Recommended way to sync all historical user emails

So I’ve been looking through the Nylas docs for some hours now and can’t find a definite instruction for syncing all historical user emails using the Email API. I found notes on using the /messages endpoint effectively, but not one, particularly about syncing all-time messages. (Maybe I didn’t search well enough.) In short, I have the following questions:

  1. What is the recommended way to sync all-time user data (actually, I only want to sync the email subject lines) without running into errors? I know there is a high likelihood of errors when trying to do something like this.
  2. How do I optimize the process to be as efficient as possible in terms of time and bandwidth resources requested from the provider, since, according to this page, Nylas v3 doesn’t store any end-user data and only forwards it to the provider? I need to prevent getting blocked by the provider particularly if the user has several GBs of data in their emails. I don’t mind taking more time if it is absolutely needed.

Hello @AbdulramonJemil as V3 we don’t store any end-user data :frowning: We provide straight access to the provider…

Let me ask if there’s any way to do what you want to do…AFAIK, that’s not possible…but let me confirm…

I guess it still should be possible by fetching the emails little by little e.g. 50 emails every 5 seconds for a Google provider, since the usage limit for Gmail API is 250 quota units per user per second and the Gmail messages.list API (which I believe is used under the hood by Nylas for the list messages endpoint) takes only 5 quota units, so a single call every 5 seconds should be fine (can be up to 50 messages.list calls per second, no?). Should work fine particularly when only selecting specific fields using the select query parameter. Isn’t this the case @Blag ?

@AbdulramonJemil Sorry to ask, but…what’s the use case for needing ALL subject lines? Is it for things like total message counts etc or something more?

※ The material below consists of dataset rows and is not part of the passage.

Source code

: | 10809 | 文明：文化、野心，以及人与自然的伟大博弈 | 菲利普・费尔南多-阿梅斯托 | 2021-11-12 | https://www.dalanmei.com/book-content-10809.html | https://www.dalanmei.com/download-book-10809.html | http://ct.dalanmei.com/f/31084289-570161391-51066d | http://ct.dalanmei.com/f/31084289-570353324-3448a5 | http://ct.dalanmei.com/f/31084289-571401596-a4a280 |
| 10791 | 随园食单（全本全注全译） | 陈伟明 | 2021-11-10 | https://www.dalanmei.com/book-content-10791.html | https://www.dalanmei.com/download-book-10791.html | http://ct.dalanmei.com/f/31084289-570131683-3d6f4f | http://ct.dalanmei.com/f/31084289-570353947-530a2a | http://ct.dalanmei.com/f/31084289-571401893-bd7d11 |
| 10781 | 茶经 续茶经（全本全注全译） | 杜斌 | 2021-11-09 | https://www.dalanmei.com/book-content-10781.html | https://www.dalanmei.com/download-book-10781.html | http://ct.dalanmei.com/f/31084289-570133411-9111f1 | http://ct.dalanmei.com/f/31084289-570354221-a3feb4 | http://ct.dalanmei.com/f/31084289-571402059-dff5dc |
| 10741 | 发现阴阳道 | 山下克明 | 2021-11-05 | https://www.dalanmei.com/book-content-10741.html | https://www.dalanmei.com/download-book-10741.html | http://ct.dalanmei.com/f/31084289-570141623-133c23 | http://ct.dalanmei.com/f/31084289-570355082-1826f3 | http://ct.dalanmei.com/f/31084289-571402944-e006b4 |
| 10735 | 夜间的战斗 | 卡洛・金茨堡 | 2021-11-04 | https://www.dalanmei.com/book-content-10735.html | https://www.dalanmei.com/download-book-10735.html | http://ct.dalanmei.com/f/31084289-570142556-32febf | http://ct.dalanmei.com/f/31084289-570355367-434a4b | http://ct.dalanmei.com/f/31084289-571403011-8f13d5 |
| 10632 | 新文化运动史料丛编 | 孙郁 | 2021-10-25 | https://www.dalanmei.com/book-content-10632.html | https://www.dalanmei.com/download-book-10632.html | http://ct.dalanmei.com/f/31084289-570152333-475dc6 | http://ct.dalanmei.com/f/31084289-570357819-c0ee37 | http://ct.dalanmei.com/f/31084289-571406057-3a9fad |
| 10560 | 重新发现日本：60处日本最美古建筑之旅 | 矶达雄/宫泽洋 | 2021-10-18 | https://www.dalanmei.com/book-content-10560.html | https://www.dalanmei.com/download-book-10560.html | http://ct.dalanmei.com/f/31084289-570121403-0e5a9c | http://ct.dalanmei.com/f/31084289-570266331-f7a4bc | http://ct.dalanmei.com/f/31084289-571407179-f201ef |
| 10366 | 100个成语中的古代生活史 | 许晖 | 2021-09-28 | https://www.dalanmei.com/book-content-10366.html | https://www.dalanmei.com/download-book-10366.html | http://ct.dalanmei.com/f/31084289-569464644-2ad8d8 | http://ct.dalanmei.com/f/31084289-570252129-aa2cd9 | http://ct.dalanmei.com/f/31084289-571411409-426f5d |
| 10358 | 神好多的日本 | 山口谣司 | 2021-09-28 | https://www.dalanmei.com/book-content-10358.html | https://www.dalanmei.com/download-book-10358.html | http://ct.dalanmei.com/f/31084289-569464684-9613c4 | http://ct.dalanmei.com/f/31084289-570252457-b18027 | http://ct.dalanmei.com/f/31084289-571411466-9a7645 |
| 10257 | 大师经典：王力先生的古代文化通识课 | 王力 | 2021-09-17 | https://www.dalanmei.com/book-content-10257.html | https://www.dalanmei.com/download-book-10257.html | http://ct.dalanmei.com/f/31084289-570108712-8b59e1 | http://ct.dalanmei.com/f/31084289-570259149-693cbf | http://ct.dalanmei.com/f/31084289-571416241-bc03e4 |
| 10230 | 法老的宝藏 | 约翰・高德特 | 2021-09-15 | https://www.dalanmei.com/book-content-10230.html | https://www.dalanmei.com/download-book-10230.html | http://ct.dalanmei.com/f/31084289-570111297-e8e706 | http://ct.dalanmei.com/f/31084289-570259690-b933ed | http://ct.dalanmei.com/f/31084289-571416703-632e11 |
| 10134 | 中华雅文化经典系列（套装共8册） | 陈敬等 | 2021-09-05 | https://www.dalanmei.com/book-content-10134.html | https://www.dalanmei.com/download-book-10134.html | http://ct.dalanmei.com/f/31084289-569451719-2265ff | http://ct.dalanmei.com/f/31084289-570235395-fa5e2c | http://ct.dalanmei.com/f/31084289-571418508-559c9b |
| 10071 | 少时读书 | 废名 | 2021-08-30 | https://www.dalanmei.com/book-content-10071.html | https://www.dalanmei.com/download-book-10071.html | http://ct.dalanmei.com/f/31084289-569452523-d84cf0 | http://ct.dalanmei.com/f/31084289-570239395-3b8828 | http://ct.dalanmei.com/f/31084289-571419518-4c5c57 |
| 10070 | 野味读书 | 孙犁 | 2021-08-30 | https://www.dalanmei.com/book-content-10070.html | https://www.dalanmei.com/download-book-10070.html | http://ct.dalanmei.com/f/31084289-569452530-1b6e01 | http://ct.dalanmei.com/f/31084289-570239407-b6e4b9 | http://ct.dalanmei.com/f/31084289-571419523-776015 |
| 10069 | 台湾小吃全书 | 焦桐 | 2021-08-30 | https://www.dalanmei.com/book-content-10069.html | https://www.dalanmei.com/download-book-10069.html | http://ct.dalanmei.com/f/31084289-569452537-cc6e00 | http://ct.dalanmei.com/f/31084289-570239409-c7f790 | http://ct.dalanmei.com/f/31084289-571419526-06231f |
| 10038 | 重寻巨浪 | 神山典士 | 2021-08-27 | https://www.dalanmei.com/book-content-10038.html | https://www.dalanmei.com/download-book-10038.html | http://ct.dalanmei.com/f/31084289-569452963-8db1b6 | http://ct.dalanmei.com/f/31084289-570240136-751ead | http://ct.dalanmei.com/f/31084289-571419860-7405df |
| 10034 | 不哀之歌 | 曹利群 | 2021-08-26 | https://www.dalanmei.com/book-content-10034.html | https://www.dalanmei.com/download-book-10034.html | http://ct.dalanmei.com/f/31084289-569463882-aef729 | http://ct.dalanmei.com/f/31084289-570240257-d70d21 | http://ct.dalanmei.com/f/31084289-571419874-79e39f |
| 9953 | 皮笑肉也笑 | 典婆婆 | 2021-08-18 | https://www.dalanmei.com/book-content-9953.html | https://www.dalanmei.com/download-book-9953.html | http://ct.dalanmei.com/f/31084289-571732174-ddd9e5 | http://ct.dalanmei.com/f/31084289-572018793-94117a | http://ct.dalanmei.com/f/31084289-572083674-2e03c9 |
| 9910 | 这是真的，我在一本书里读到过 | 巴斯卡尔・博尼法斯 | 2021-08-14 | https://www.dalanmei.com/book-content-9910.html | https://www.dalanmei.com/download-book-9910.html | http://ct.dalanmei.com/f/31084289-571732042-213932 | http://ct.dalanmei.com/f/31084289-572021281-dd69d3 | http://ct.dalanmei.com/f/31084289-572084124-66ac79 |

We can help you with “best practices” to avoid not only per-account Google rate limiting, but also for their entire Google account. :wink:

I was looking to do something along the lines of similarity search based on subject lines so the lines would be indexed in a vector DB, but I’m still trying to figure everything out, as I do know people can have several thousands of email messages.

I am looking into a similar use case

What do you think of the pattern I stated above? You only notify the user that it’ll take some time to get everything set up. Vectors do require lots of storage though, in case vector storage is what you’re looking to do.

I am considering a similar use case. For now my application only stores the Nylas id plus some custom fields that are internal for the application. I am considering however to sync threads, emails and attachments in the database for each user.

I was also thinking of fetching data little by little until the sync process for a user is complete. Optimized search, with a similarity search, as well as faster response times is the goal for this.

Do you guys have any recommended way of syncing historical data? Also, taking rate limits in mind, what do you think would be the optimal number of emails / threads / attachments per user in regards to time? Like @AbdulramonJemil said, will fetching 50 emails every 5 seconds pose issues? If so, what number every what seconds would be optimal?